◆ Goal of the exercise:
Write out the whole listing again, exactly.

+ + + +

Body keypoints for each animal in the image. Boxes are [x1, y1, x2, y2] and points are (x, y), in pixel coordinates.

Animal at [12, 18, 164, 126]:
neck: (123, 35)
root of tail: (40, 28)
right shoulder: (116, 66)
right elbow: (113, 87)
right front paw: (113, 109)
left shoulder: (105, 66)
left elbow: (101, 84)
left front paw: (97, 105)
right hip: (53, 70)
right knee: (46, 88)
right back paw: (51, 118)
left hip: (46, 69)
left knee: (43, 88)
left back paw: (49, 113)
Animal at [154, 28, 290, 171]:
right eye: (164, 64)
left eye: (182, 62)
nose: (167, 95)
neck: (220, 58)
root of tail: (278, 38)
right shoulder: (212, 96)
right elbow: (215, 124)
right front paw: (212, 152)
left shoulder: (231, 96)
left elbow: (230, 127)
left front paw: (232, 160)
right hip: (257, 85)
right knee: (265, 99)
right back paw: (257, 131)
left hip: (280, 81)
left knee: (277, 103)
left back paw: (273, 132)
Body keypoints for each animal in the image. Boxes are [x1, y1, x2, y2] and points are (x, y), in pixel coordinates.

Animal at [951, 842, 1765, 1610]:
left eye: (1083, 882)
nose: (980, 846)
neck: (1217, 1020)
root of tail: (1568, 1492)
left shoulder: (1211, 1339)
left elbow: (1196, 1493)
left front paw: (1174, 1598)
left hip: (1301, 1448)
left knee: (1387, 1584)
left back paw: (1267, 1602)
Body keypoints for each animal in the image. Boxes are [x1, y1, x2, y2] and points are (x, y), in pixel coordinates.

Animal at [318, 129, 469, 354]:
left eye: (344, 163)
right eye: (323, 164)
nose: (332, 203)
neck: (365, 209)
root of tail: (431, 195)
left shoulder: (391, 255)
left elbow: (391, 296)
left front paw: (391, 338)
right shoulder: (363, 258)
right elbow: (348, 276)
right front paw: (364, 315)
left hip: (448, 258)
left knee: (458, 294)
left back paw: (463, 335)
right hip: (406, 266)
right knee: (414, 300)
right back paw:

+ + + +

◆ Written solution:
Body keypoints for each animal in the image. Boxes are [x1, y1, x2, y2] and points are (x, y), in pixel coordinates.

Animal at [12, 18, 164, 126]:
neck: (123, 35)
root of tail: (40, 28)
right shoulder: (116, 66)
right elbow: (113, 87)
right front paw: (113, 109)
left shoulder: (105, 66)
left elbow: (101, 84)
left front paw: (97, 105)
right hip: (53, 70)
right knee: (46, 88)
right back paw: (51, 118)
left hip: (46, 69)
left knee: (43, 88)
left back paw: (49, 113)
Animal at [154, 28, 290, 171]:
right eye: (164, 64)
left eye: (182, 62)
nose: (167, 95)
neck: (220, 58)
root of tail: (278, 38)
right shoulder: (212, 96)
right elbow: (215, 124)
right front paw: (212, 152)
left shoulder: (231, 96)
left elbow: (230, 127)
left front paw: (232, 160)
right hip: (257, 85)
right knee: (265, 99)
right back paw: (257, 131)
left hip: (280, 81)
left knee: (277, 103)
left back paw: (273, 132)
Body keypoints for each animal in the image. Boxes are [x1, y1, x2, y2] and points are (x, y), in pixel coordinates.

Animal at [951, 842, 1765, 1610]:
left eye: (1083, 882)
nose: (980, 846)
neck: (1217, 1020)
root of tail: (1568, 1492)
left shoulder: (1211, 1339)
left elbow: (1196, 1493)
left front paw: (1174, 1598)
left hip: (1301, 1448)
left knee: (1387, 1584)
left back paw: (1267, 1602)
Body keypoints for each animal in the image. Boxes are [x1, y1, x2, y2] and points are (x, y), in pixel coordinates.

Animal at [318, 129, 469, 354]:
left eye: (344, 163)
right eye: (323, 164)
nose: (332, 203)
neck: (365, 209)
root of tail: (431, 195)
left shoulder: (391, 255)
left elbow: (391, 296)
left front paw: (391, 338)
right shoulder: (363, 258)
right elbow: (348, 276)
right front paw: (364, 315)
left hip: (448, 258)
left knee: (458, 294)
left back paw: (463, 335)
right hip: (406, 266)
right knee: (414, 300)
right back paw:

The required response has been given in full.